The idea that ideas have much if anything to do with politics, with who gets to govern, is a peculiar conceit of intellectuals.

People vote against, not for. The object of the ethos is to arouse pathos directed against the Other -- logos limps haltingly behind.

Ruling elites use government to neuter their opponents.

Steel tariffs prevent West Virginians becoming aroused against Bush; Medicare drug supplements do the same with older Floridians. The war party in power defines the opposing party as the Other -- and the Other is always vaguely disquieting if not unpatriotic.

In the meantime gifts are given to supporters and contributions are gratefully received. And "ideas" play in the kabuki theater.

Movie Guy

"You only have a brief moment, and don't waste it attacking the edifice of liberalism itself. Undermine its foundations. Thus, strip the government of revenue, and eventually the programs will collapse."

This is the current approach. Obviously well understood by those taking advantage of its potential strengths.

Buford P. Stinkleberry

Ellen1910, what you say is true for a segment of the voting population, but no more than that. It is far from a complete argument. You're telling us that it was Steel Tarrifs and Steel Tarrifs only that delivered WV to Bush, and not the more complex brew of cultural issues and ideological arguments combined with other local issues appealing to that fundamentally conservative state? You're telling us that another segment of the voting population does not respond to aspiration, to positive messages?

Of course intellectualism doesn't matter much. But you're ignoring the real mechanics of on the ground coalitional politics and essentially committing the same foul (to extend the sports metaphors of above) as the intellectuals, by proposing some all encompassing theory. I mean, come on, you used the word "logos" in your post. Who's the disconnected intellectual now?

a

Using logos doesn't mean you're an intellectual. I used to play with them all the time with a kid. I wasn't that smart and I built great things.

Ellen1910

BPS,

I, too, abjure The Fallacy of the Single Cause.

But the theory pushed by certain liberal intellectuals that the ideas of Conservative think tankers propelled the GOP to its present dominance seems to me to be self-indulgent nonsense.

The very fact of Bush imposing tarrifs or of Delay twisting arms in the middle of the night to obtain passage of the Medicare drug supplement -- presumably, each a Conservative bete noir -- should put one very large spike in the heart of the aforementioned theory.

Those who think ideas matter should check to see what the successful political pros think of them.
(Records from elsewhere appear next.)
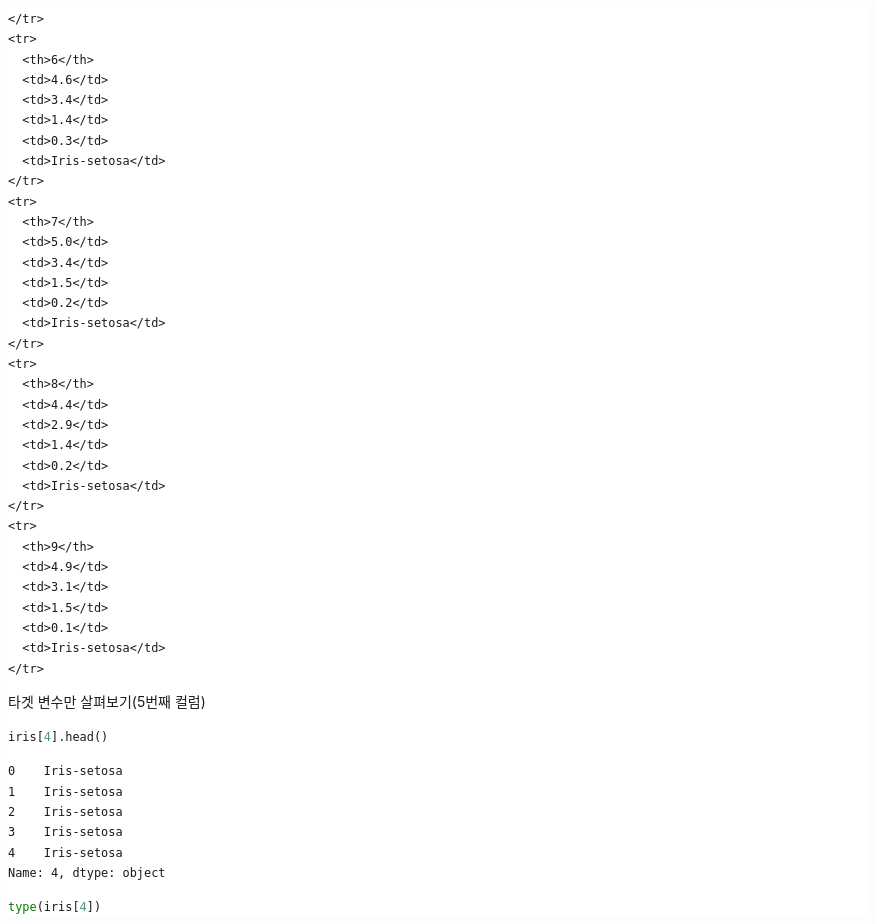     </tr>
    <tr>
      <th>6</th>
      <td>4.6</td>
      <td>3.4</td>
      <td>1.4</td>
      <td>0.3</td>
      <td>Iris-setosa</td>
    </tr>
    <tr>
      <th>7</th>
      <td>5.0</td>
      <td>3.4</td>
      <td>1.5</td>
      <td>0.2</td>
      <td>Iris-setosa</td>
    </tr>
    <tr>
      <th>8</th>
      <td>4.4</td>
      <td>2.9</td>
      <td>1.4</td>
      <td>0.2</td>
      <td>Iris-setosa</td>
    </tr>
    <tr>
      <th>9</th>
      <td>4.9</td>
      <td>3.1</td>
      <td>1.5</td>
      <td>0.1</td>
      <td>Iris-setosa</td>
    </tr>
  </tbody>
</table>


타겟 변수만 살펴보기(5번째 컬럼)


```python
iris[4].head()
```


    0    Iris-setosa
    1    Iris-setosa
    2    Iris-setosa
    3    Iris-setosa
    4    Iris-setosa
    Name: 4, dtype: object




```python
type(iris[4])
```
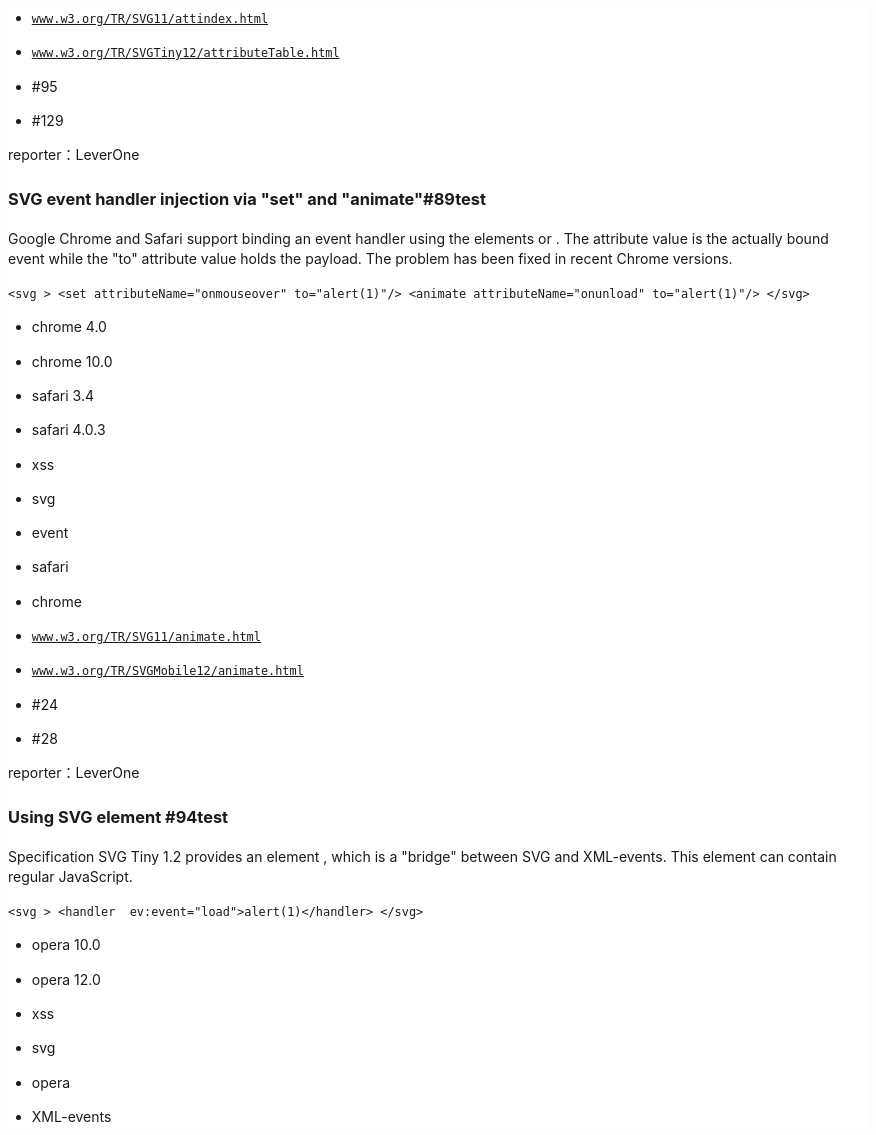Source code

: *   [`www.w3.org/TR/SVG11/attindex.html`](http://www.w3.org/TR/SVG11/attindex.html)

*   [`www.w3.org/TR/SVGTiny12/attributeTable.html`](http://www.w3.org/TR/SVGTiny12/attributeTable.html)
*   #95
*   #129

reporter：LeverOne

### SVG event handler injection via "set" and "animate"#89test

Google Chrome and Safari support binding an event handler using the elements <set> or <animate>. The attribute value is the actually bound event while the "to" attribute value holds the payload. The problem has been fixed in recent Chrome versions.

```
<svg > <set attributeName="onmouseover" to="alert(1)"/> <animate attributeName="onunload" to="alert(1)"/> </svg> 
```

*   chrome 4.0
*   chrome 10.0

*   safari 3.4

*   safari 4.0.3

*   xss

*   svg
*   event
*   safari
*   chrome

*   [`www.w3.org/TR/SVG11/animate.html`](http://www.w3.org/TR/SVG11/animate.html)

*   [`www.w3.org/TR/SVGMobile12/animate.html`](http://www.w3.org/TR/SVGMobile12/animate.html)
*   #24
*   #28

reporter：LeverOne

### Using SVG element <handler>#94test

Specification SVG Tiny 1.2 provides an element <handler>, which is a "bridge" between SVG and XML-events. This element can contain regular JavaScript.

```
<svg > <handler  ev:event="load">alert(1)</handler> </svg> 
```

*   opera 10.0
*   opera 12.0

*   xss

*   svg
*   opera
*   XML-events
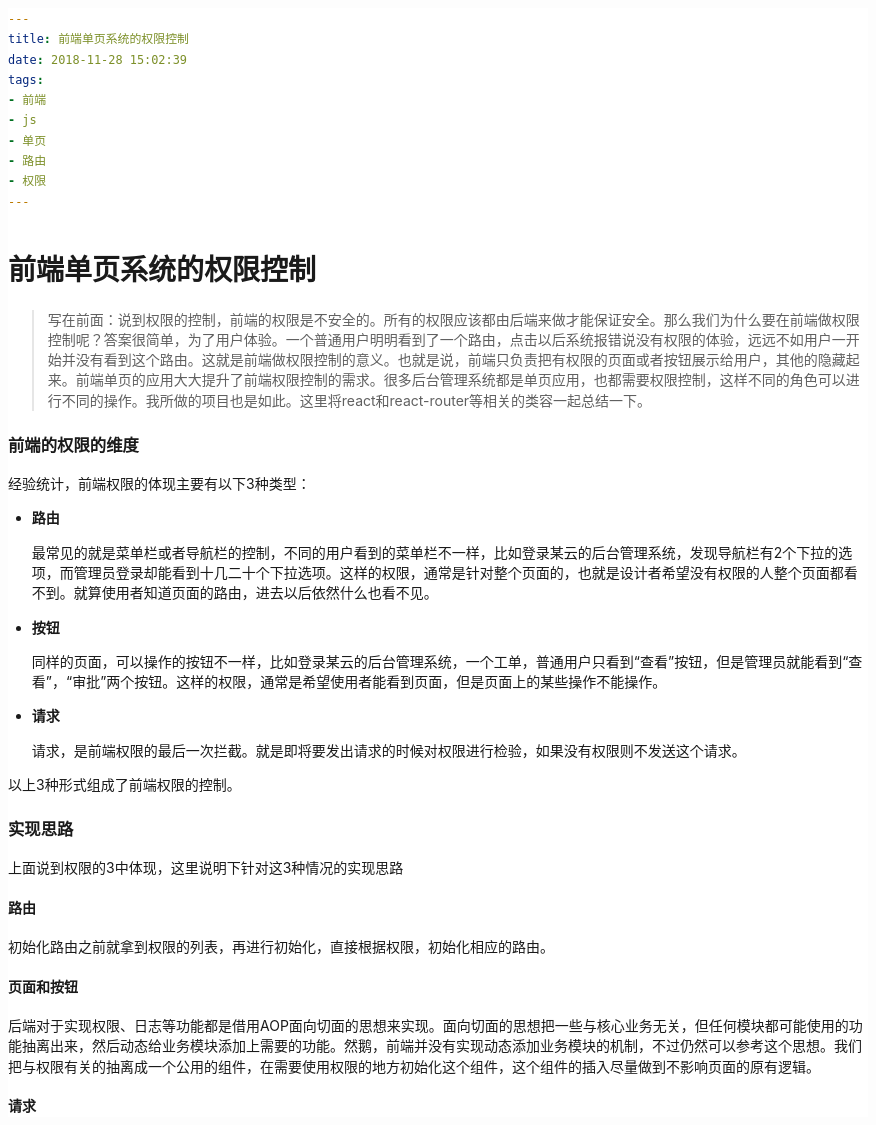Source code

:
 ```yaml
---
title: 前端单页系统的权限控制
date: 2018-11-28 15:02:39
tags:
- 前端
- js
- 单页
- 路由
- 权限
---
```


# 前端单页系统的权限控制

> 写在前面：说到权限的控制，前端的权限是不安全的。所有的权限应该都由后端来做才能保证安全。那么我们为什么要在前端做权限控制呢？答案很简单，为了用户体验。一个普通用户明明看到了一个路由，点击以后系统报错说没有权限的体验，远远不如用户一开始并没有看到这个路由。这就是前端做权限控制的意义。也就是说，前端只负责把有权限的页面或者按钮展示给用户，其他的隐藏起来。前端单页的应用大大提升了前端权限控制的需求。很多后台管理系统都是单页应用，也都需要权限控制，这样不同的角色可以进行不同的操作。我所做的项目也是如此。这里将react和react-router等相关的类容一起总结一下。



### 前端的权限的维度

经验统计，前端权限的体现主要有以下3种类型：

* **路由** 

  最常见的就是菜单栏或者导航栏的控制，不同的用户看到的菜单栏不一样，比如登录某云的后台管理系统，发现导航栏有2个下拉的选项，而管理员登录却能看到十几二十个下拉选项。这样的权限，通常是针对整个页面的，也就是设计者希望没有权限的人整个页面都看不到。就算使用者知道页面的路由，进去以后依然什么也看不见。

* **按钮** 

  同样的页面，可以操作的按钮不一样，比如登录某云的后台管理系统，一个工单，普通用户只看到“查看”按钮，但是管理员就能看到“查看”，“审批”两个按钮。这样的权限，通常是希望使用者能看到页面，但是页面上的某些操作不能操作。

* **请求** 

  请求，是前端权限的最后一次拦截。就是即将要发出请求的时候对权限进行检验，如果没有权限则不发送这个请求。

以上3种形式组成了前端权限的控制。



### 实现思路

上面说到权限的3中体现，这里说明下针对这3种情况的实现思路

#### 路由

初始化路由之前就拿到权限的列表，再进行初始化，直接根据权限，初始化相应的路由。

#### 页面和按钮

后端对于实现权限、日志等功能都是借用AOP面向切面的思想来实现。面向切面的思想把一些与核心业务无关，但任何模块都可能使用的功能抽离出来，然后动态给业务模块添加上需要的功能。然鹅，前端并没有实现动态添加业务模块的机制，不过仍然可以参考这个思想。我们把与权限有关的抽离成一个公用的组件，在需要使用权限的地方初始化这个组件，这个组件的插入尽量做到不影响页面的原有逻辑。

#### 请求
Not very much, I'd say.

The Navigator

Au-H2O?
Mark, what did I tell you about Google preferences and getting more notice for yourself in search results? The title's the thing, man. If you want people searching for "Goldwater" to find your post about Goldwater, you need to put "Goldwater" in the title. It's almost as though you're deliberately being perverse and undermining your own chance at popularity.

And it would be a crying shame for people to miss a post that name-checks World B. Free.

Oh, by the way, terrific post, as always. The ratio of insight to snark/fluff/filler is incredibly high at this site, and I have no idea why you didn't win a Koufax. Wait a sec - [rereads own comment] yes I do....

TD

Mark,

That's among your best posts ever! Wow!

"What the think tanks and grassroots groups and Karl Rove and Frank Luntz figured out over the 36 years after Goldwater was how to retain the language of ideological conservatism, leave unchallenged the facade of operational liberalism, and use that combination to exercise power long enough and aggressively enough to destroy every future prospect for operational liberalism."

There ain't nothin' they can tear down that we can't build back better than before. Their arguments may be false enough, but the repercussions of their actions will be undoubtedly felt. And, that will be the foundation of our resurgence.